I realise now after finally getting on the scales 2 weeks ago and seeing them register at 24st 3lb that my attitude has all been wrong and I have expected far too much of myself and as a result I have been doomed to 'fail' every time! I have yo yo'd up and down the scales most of my adult life but have ended up bigger and unhappier with every feeble attempt. I once got down to 8st 12lb and looked and felt wonderful but within 2 years I was back up to being morbidly obese again and so you can imagine how disgusted this made me feel about myself? I have finally realised that I must not treat food as either my biggest friend; who comforts me when I am down OR my most feared enemy; responsible for all my failures and problems and it is I myself NOT my food that chooses what path I take from now on! It has taken a lifetime for me to reach this weight and so success will not happen overnight and as I am only human I am bound to give in to temptation from time to time, just like any other 'normal' person! However, it's about allowing myself to fail sometimes and not letting those failures shape my whole life that is the key to my future health and happiness and I know now just why that lesson is the most valuable lesson I could ever teach myself! When you fall off your bicycle they tell you to jump straight back on don't they .................. so if my bicycle should topple that's exactly what I will do! :character00201:

I think when you are overweight you view yourself differently to 'normal' slim people and your relationship with both yourself and food is so destructive and therefore if you do have a 'binge' (and slim people have binges too) your self hatred and your low opinion of yourself makes you put unrealistic and unfair demands on any attempt to lose weight! I am going to remind myself that I am not in a competition and that I am not up against the world and most importantly I will admit to being only human and 'normal' - so what if I have had a 'bad' day or a 'bad' week, it wont mean I have failed, I have just had a small hiccup and if I can face up to my little moment of weakness then instead of feeling ashamed and guilt ridden I will feel proud, yes proud, because by finally facing up to reality, it will be a real test of my strength to succeed this time and I refuse any more to bury my head in the sand and shy away from the truth!

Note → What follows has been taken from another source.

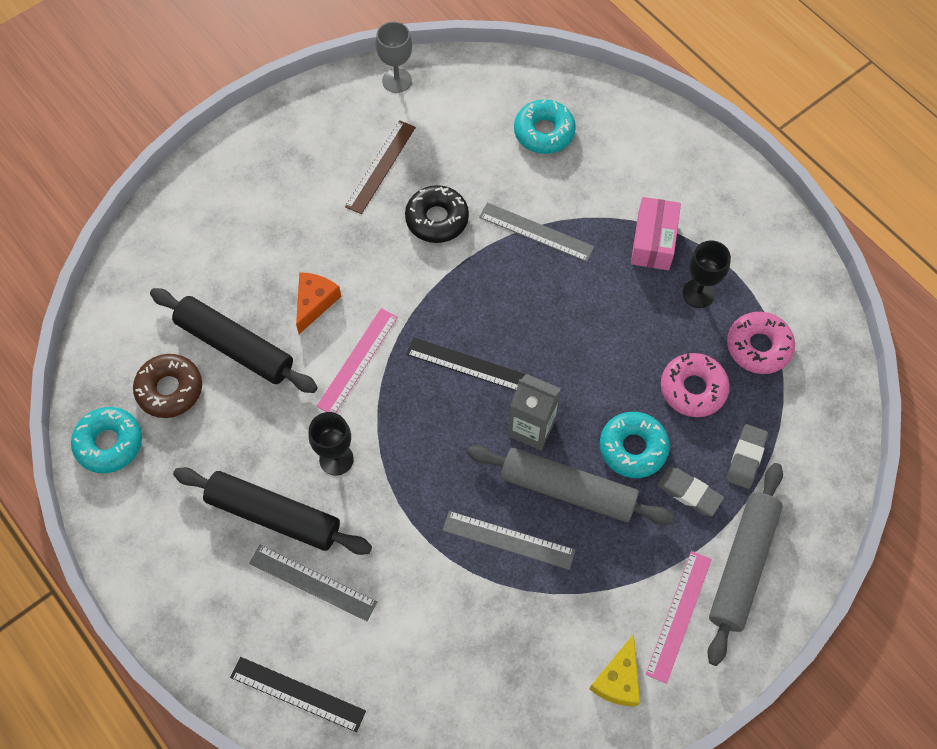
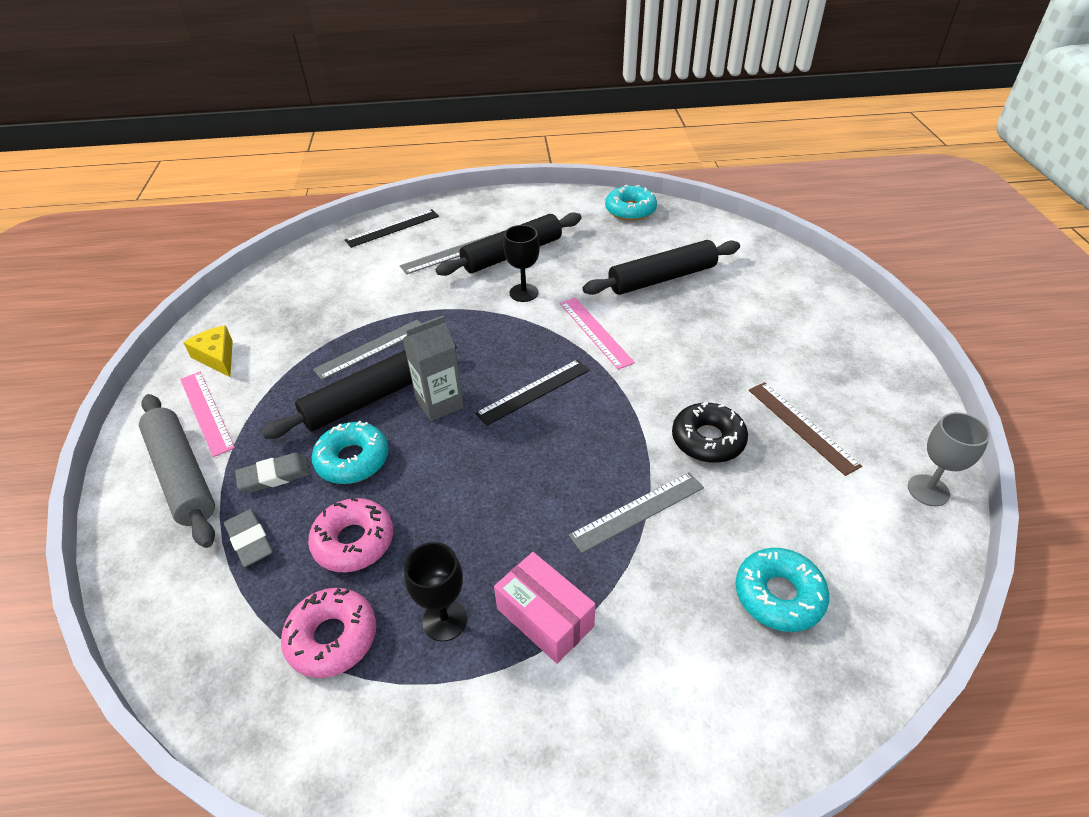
camera: 125 degrees right, 20 degrees down
(170, 389) = (650, 242): brown donut -> none
(314, 302) = (670, 329): orange cheese -> none
(568, 490) = (368, 399): grey rolling pin -> black rolling pin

So Lucy ........ Please don't feel ashamed, frightened or embarrassed you have no reason to feel any of those negative things. One little setback is really not as serious as you probably think and you wont be the first and you certainly wont be the last that this will have happened to and your consultant will be well aware of this and I am sure he/she will do everything within their power to reassure you and put you back on the right track! The main thing is putting it behind you so that you can look back and see it as another successful hurdle you have crossed!

Good luck and I hope my new outlook may have inspired you to stand up tall and face your future with lots of positive energy? :)

Sue x

PS. By the way I got weighed on Friday and I have lost 9lbs in 10 days so I now weight 23st 9lb ......... so I am on my way down!